Son entreprise développe des solutions rattachées à la ludification de l’expérience-utilisateurs par le biais de la diffusion de contenus multimédias dans des lieux publics. « Les sanctions sont réelles, et les clients qui choisissent d’utiliser nos solutions nous font confiance – il faut donc faire le maximum pour les protéger, et protéger les utilisateurs! », ajoute Isabelle Lopez.

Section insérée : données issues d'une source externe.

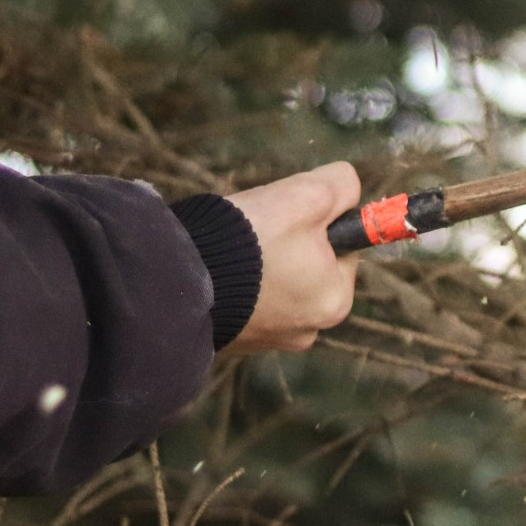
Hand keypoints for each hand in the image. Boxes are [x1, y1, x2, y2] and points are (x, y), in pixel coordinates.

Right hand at [220, 163, 360, 352]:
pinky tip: (217, 271)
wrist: (176, 280)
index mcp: (335, 303)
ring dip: (260, 262)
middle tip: (257, 229)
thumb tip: (349, 189)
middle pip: (308, 265)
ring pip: (276, 281)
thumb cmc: (250, 239)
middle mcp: (308, 331)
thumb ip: (342, 186)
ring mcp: (269, 339)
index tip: (287, 215)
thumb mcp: (308, 195)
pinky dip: (237, 282)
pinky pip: (247, 299)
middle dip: (287, 242)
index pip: (342, 246)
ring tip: (233, 250)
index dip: (317, 220)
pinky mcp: (235, 339)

À l’inverse, chez Stamped.AI, qui développe des solutions d’analyse et d’audit des données financières, l’utilisation des données-utilisateur est au cœur du modèle d’affaire – l’organisation fournit en effet une évaluation indépendante permettant, entre autres, d’identifier des anomalies financières, ou de faciliter les suivis d’investissements. « On n’a pas le choix d’aller chercher toute l’information dont on a besoin, et il nous est impossible d’avoir un modèle qui soit 100% anonyme. Notre solution a donc été de bâtir un modèle de type ²Fort Knox², dans lequel on est capables de conserver un grand nombre d’informations confidentielles de façon sécuritaire », explique le président-directeur général Simon Langlois.

Il va sans dire, tant l’évolution des cadres législatifs, que le rythme d’innovation technologique, viendront offrir de nouveaux outils ou approches pour les innovateurs, en recherche ou en entreprise, au fil des mois ou années à venir. D’ici là, selon les divers conférenciers du panel, il importe d’agir de façon responsable quant à l’usage des données consommateurs, et de ne rien laisser au hasard. Comme le disait, en introduction à l’activité, le directeur de la Science et de l’Innovation chez SOVAR, Jean-François Haince : « Il faut bien connaître les règles du jeu ».